» **What is being asked**:
Return every one of the saved entries below verbatim, reproducing each line without alteration.
Supplied data Block Start
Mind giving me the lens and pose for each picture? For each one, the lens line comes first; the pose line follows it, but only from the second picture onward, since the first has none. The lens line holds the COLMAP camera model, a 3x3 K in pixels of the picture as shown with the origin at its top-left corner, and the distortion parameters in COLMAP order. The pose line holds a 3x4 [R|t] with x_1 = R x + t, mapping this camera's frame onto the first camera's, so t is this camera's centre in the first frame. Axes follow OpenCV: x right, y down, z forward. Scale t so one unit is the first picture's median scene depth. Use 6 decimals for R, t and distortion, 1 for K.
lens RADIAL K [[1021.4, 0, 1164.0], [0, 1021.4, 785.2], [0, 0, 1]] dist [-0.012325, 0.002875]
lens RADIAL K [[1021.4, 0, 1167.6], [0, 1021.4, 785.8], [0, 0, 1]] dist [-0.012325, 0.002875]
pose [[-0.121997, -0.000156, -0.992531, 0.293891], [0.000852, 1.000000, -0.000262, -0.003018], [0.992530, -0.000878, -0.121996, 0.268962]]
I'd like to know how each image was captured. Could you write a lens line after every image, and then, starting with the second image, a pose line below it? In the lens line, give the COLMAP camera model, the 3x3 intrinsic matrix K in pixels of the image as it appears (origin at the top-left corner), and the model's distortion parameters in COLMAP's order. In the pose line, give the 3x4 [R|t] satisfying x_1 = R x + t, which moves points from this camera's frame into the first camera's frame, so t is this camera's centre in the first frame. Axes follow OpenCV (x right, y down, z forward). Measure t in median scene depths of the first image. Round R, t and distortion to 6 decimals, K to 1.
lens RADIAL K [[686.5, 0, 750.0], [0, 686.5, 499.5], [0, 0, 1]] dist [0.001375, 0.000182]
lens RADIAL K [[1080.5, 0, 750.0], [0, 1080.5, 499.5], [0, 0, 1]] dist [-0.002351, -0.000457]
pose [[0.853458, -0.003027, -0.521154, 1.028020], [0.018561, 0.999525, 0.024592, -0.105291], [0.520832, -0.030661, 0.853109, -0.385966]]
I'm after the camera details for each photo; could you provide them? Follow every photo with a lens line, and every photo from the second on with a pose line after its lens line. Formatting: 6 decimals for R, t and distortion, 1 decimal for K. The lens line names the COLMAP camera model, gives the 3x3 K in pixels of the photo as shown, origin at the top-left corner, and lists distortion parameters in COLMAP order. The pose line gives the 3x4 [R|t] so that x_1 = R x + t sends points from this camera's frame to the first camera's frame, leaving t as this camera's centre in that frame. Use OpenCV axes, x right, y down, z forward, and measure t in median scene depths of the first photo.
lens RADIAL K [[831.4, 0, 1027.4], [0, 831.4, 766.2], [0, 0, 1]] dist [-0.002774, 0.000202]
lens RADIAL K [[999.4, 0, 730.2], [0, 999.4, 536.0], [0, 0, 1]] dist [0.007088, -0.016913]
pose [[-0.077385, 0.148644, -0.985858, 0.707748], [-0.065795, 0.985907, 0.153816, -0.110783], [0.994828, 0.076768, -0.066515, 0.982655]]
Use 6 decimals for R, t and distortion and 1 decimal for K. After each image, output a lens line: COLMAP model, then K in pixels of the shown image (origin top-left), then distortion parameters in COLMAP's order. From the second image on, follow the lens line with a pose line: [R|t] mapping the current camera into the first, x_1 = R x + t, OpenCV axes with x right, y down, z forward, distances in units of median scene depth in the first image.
Supplied data Block End
» **Exercise solution**:
Mind giving me the lens and pose for each picture? For each one, the lens line comes first; the pose line follows it, but only from the second picture onward, since the first has none. The lens line holds the COLMAP camera model, a 3x3 K in pixels of the picture as shown with the origin at its top-left corner, and the distortion parameters in COLMAP order. The pose line holds a 3x4 [R|t] with x_1 = R x + t, mapping this camera's frame onto the first camera's, so t is this camera's centre in the first frame. Axes follow OpenCV: x right, y down, z forward. Scale t so one unit is the first picture's median scene depth. Use 6 decimals for R, t and distortion, 1 for K.
lens RADIAL K [[1021.4, 0, 1164.0], [0, 1021.4, 785.2], [0, 0, 1]] dist [-0.012325, 0.002875]
lens RADIAL K [[1021.4, 0, 1167.6], [0, 1021.4, 785.8], [0, 0, 1]] dist [-0.012325, 0.002875]
pose [[-0.121997, -0.000156, -0.992531, 0.293891], [0.000852, 1.000000, -0.000262, -0.003018], [0.992530, -0.000878, -0.121996, 0.268962]]
I'd like to know how each image was captured. Could you write a lens line after every image, and then, starting with the second image, a pose line below it? In the lens line, give the COLMAP camera model, the 3x3 intrinsic matrix K in pixels of the image as it appears (origin at the top-left corner), and the model's distortion parameters in COLMAP's order. In the pose line, give the 3x4 [R|t] satisfying x_1 = R x + t, which moves points from this camera's frame into the first camera's frame, so t is this camera's centre in the first frame. Axes follow OpenCV (x right, y down, z forward). Measure t in median scene depths of the first image. Round R, t and distortion to 6 decimals, K to 1.
lens RADIAL K [[686.5, 0, 750.0], [0, 686.5, 499.5], [0, 0, 1]] dist [0.001375, 0.000182]
lens RADIAL K [[1080.5, 0, 750.0], [0, 1080.5, 499.5], [0, 0, 1]] dist [-0.002351, -0.000457]
pose [[0.853458, -0.003027, -0.521154, 1.028020], [0.018561, 0.999525, 0.024592, -0.105291], [0.520832, -0.030661, 0.853109, -0.385966]]
I'm after the camera details for each photo; could you provide them? Follow every photo with a lens line, and every photo from the second on with a pose line after its lens line. Formatting: 6 decimals for R, t and distortion, 1 decimal for K. The lens line names the COLMAP camera model, gives the 3x3 K in pixels of the photo as shown, origin at the top-left corner, and lists distortion parameters in COLMAP order. The pose line gives the 3x4 [R|t] so that x_1 = R x + t sends points from this camera's frame to the first camera's frame, leaving t as this camera's centre in that frame. Use OpenCV axes, x right, y down, z forward, and measure t in median scene depths of the first photo.
lens RADIAL K [[831.4, 0, 1027.4], [0, 831.4, 766.2], [0, 0, 1]] dist [-0.002774, 0.000202]
lens RADIAL K [[999.4, 0, 730.2], [0, 999.4, 536.0], [0, 0, 1]] dist [0.007088, -0.016913]
pose [[-0.077385, 0.148644, -0.985858, 0.707748], [-0.065795, 0.985907, 0.153816, -0.110783], [0.994828, 0.076768, -0.066515, 0.982655]]
Use 6 decimals for R, t and distortion and 1 decimal for K. After each image, output a lens line: COLMAP model, then K in pixels of the shown image (origin top-left), then distortion parameters in COLMAP's order. From the second image on, follow the lens line with a pose line: [R|t] mapping the current camera into the first, x_1 = R x + t, OpenCV axes with x right, y down, z forward, distances in units of median scene depth in the first image.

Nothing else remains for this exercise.